E-SQUID - Development of SQUID-based Multiplexers for Large Infrared-to-X-ray Imaging Detector Arrays in Astronomical Research from Space
Looking back in the earliest stages of the universe, X-ray sensing devices working at temperatures close to absolute zero are indispensable. The E-SQUID project will take Europe to the top in this critical technology domain.
Present astrophysics research focuses on solving the mysterious past and evolution of the Universe, which can be traced by observations of the most distant and faintest objects in the sky. Mission plans seek X-ray sensing devices that can detect the details of the faint glow of the first black holes and the very hot gas in the early Universe after the Big Bang, and the infrared light of cool objects in outer space, which human made devices have not been able to detect before. For both of these focus areas of modern astronomy, detectors operated at temperatures near absolute zero are by far the only choice fulfilling the requirements of science. For such detectors, the best readout solution is SQUID – the Superconducting Quantum Interference Device.

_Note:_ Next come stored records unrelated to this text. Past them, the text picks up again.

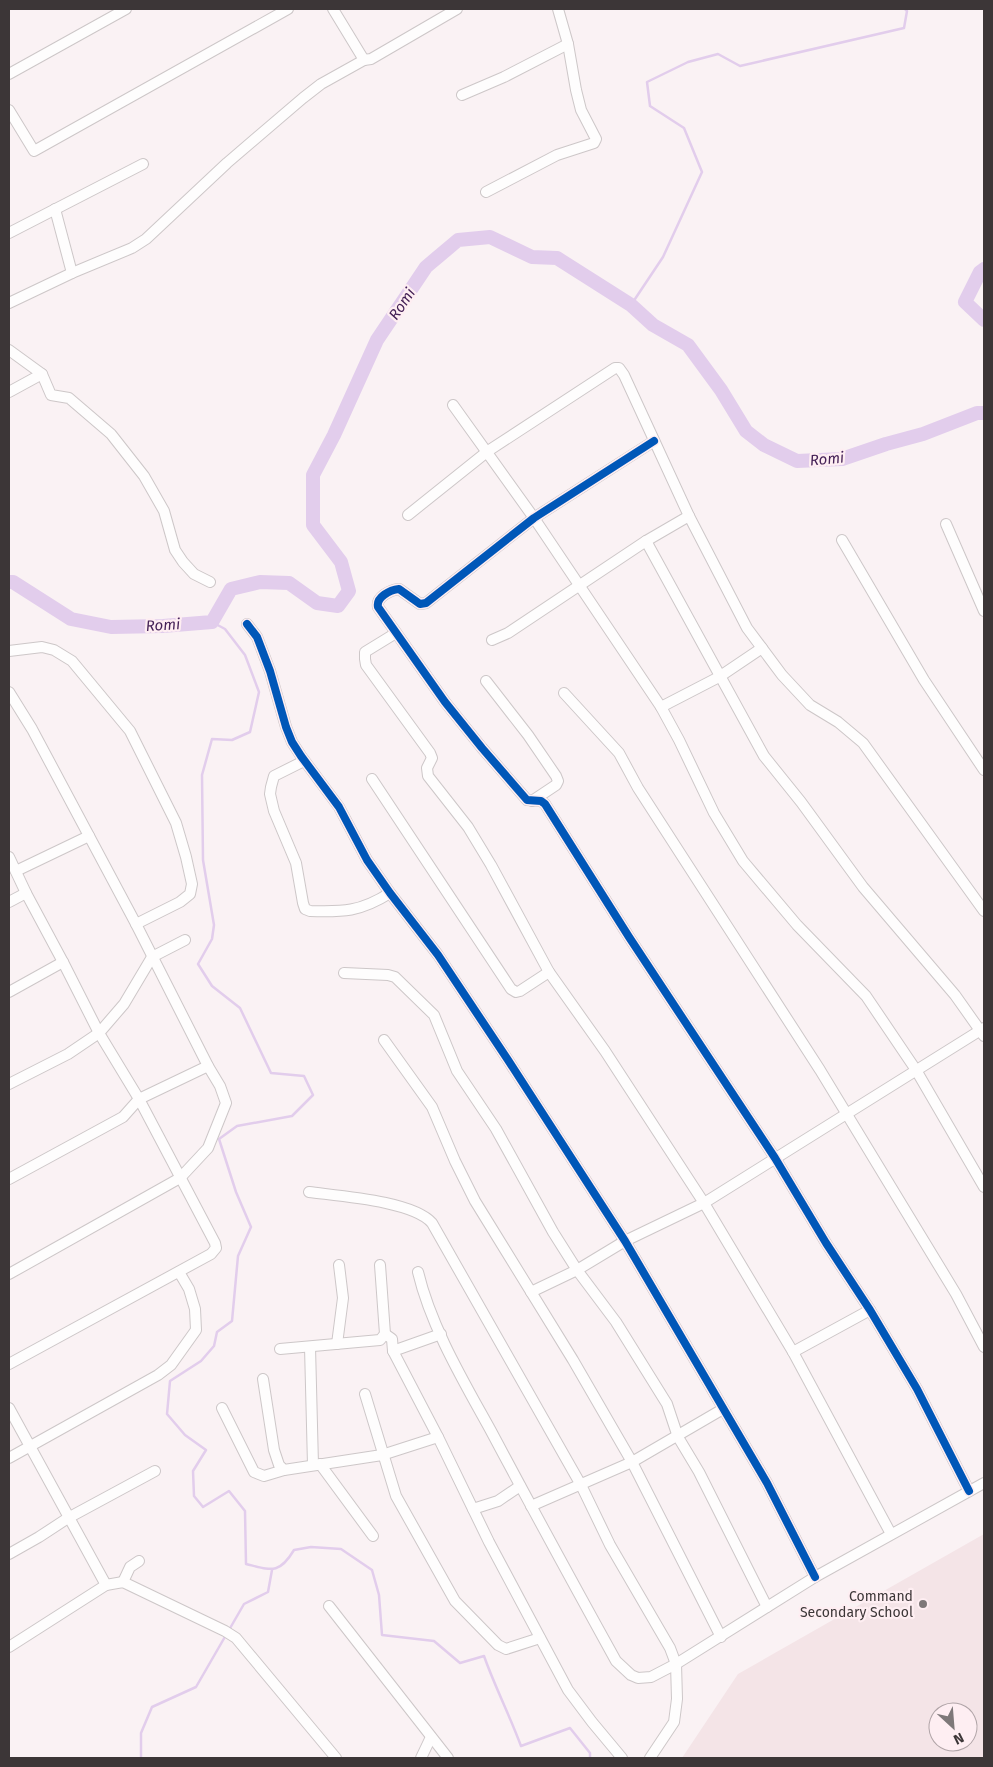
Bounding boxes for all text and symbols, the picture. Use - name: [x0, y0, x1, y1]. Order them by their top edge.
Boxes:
- water label: Romi: [385, 285, 419, 323]
- water label: Romi: [809, 449, 845, 469]
- water label: Romi: [145, 615, 181, 635]
- place label: Command Secondary School: [800, 1588, 913, 1621]
- marker: Command Secondary School: [917, 1598, 929, 1610]
- north arrow: [928, 1702, 978, 1752]
- text: N: [951, 1729, 966, 1748]

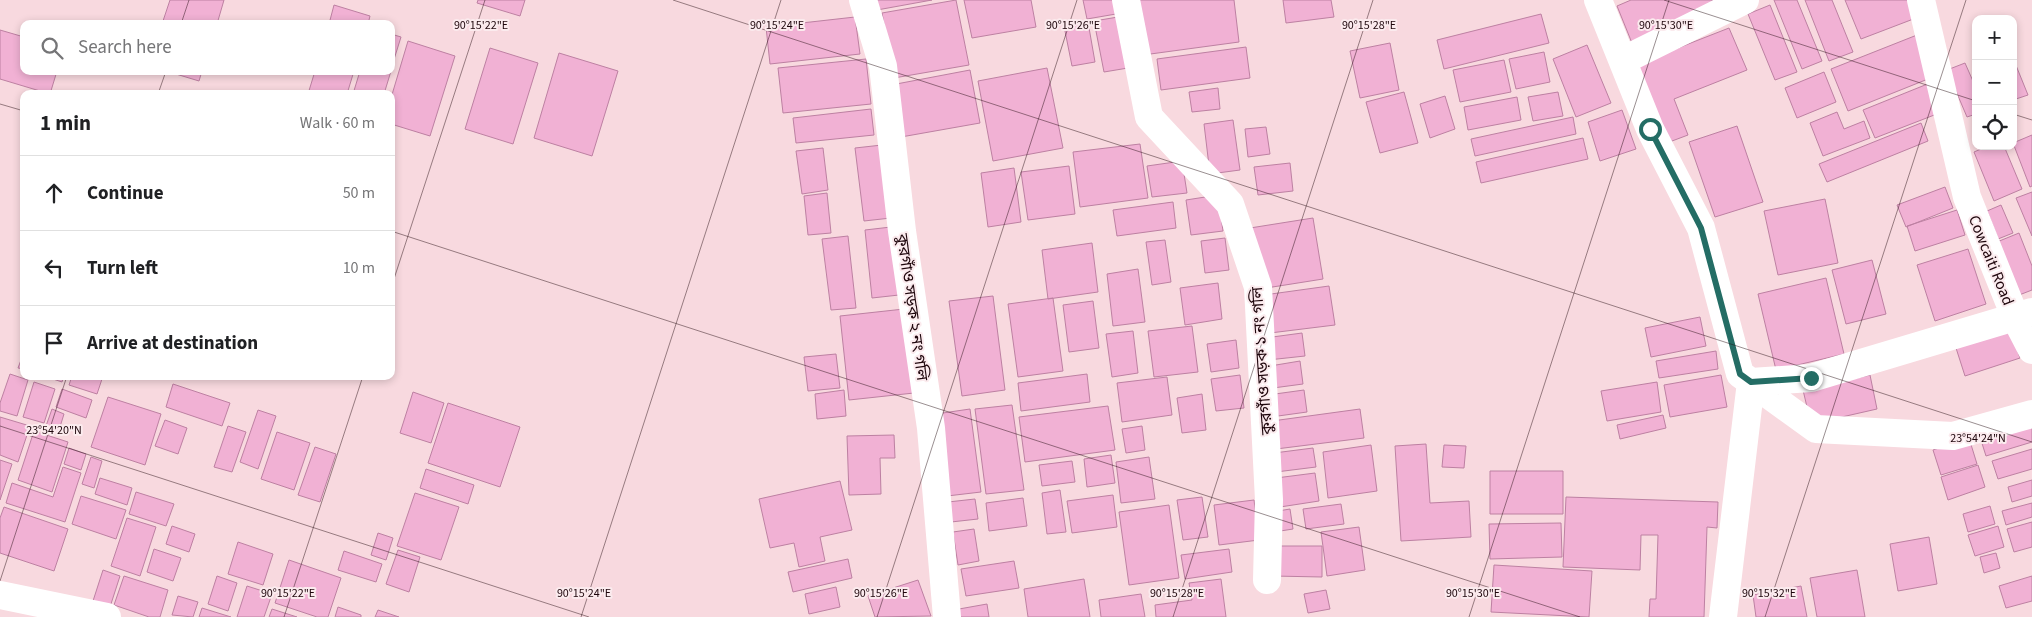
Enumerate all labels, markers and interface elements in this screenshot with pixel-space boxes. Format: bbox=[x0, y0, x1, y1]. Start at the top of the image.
map controls bbox=[1972, 15, 2017, 150]
button: + bbox=[1972, 15, 2017, 60]
text: 90°15'22"E bbox=[454, 17, 508, 34]
text: 90°15'24"E bbox=[750, 17, 804, 34]
text: 90°15'26"E bbox=[1046, 17, 1100, 34]
text: 90°15'28"E bbox=[1342, 17, 1396, 34]
text: 90°15'30"E bbox=[1639, 17, 1693, 34]
search box bbox=[20, 20, 395, 75]
icon: search bbox=[38, 34, 66, 62]
text: Search here bbox=[78, 34, 172, 61]
button: − bbox=[1972, 60, 2017, 105]
button: locate bbox=[1972, 105, 2017, 150]
text: 1 min bbox=[40, 108, 91, 138]
text: Walk · 60 m bbox=[300, 112, 375, 134]
route start bbox=[1639, 118, 1662, 141]
icon: ahead bbox=[40, 179, 68, 207]
text: Continue bbox=[87, 180, 164, 207]
text: 50 m bbox=[343, 182, 375, 204]
street label: Cowcaiti Road bbox=[1963, 212, 2019, 309]
street label: কুরগাঁও সড়ক ২ নং গলি bbox=[891, 231, 933, 382]
icon: left bbox=[40, 254, 68, 282]
text: Turn left bbox=[87, 255, 158, 282]
text: 10 m bbox=[343, 257, 375, 279]
street label: কুরগাঁও সড়ক ১ নং গলি bbox=[1246, 286, 1278, 437]
icon: arrive bbox=[40, 329, 68, 357]
text: Arrive at destination bbox=[87, 330, 258, 357]
route end bbox=[1800, 367, 1823, 390]
text: 23°54'20"N bbox=[26, 422, 82, 439]
text: 23°54'24"N bbox=[1950, 430, 2006, 447]
text: 90°15'22"E bbox=[261, 585, 315, 602]
text: 90°15'24"E bbox=[557, 585, 611, 602]
text: 90°15'26"E bbox=[854, 585, 908, 602]
text: 90°15'28"E bbox=[1150, 585, 1204, 602]
text: 90°15'30"E bbox=[1446, 585, 1500, 602]
text: 90°15'32"E bbox=[1742, 585, 1796, 602]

This has been recognized by developers of high sensitivity cameras for astronomy and other applications all over the world, and a lot of effort is put in on squeezing the ultimate performance from such devices. Presently, the European level of expertise is also advanced in this area of critical technology, but is not yet the state-of-the-art in the world. The goal of E-SQUID is to make progress in this area by utilizing the best European expertise, and bridge the gap to reach the top.
The practical task includes developing first prototypes of SQUID readout of small image arrays in the required wavelengths with the highest possible signal-to-noise ratio, and then scaling-up the size by methods that allow further upgrades to megapixel size in the future.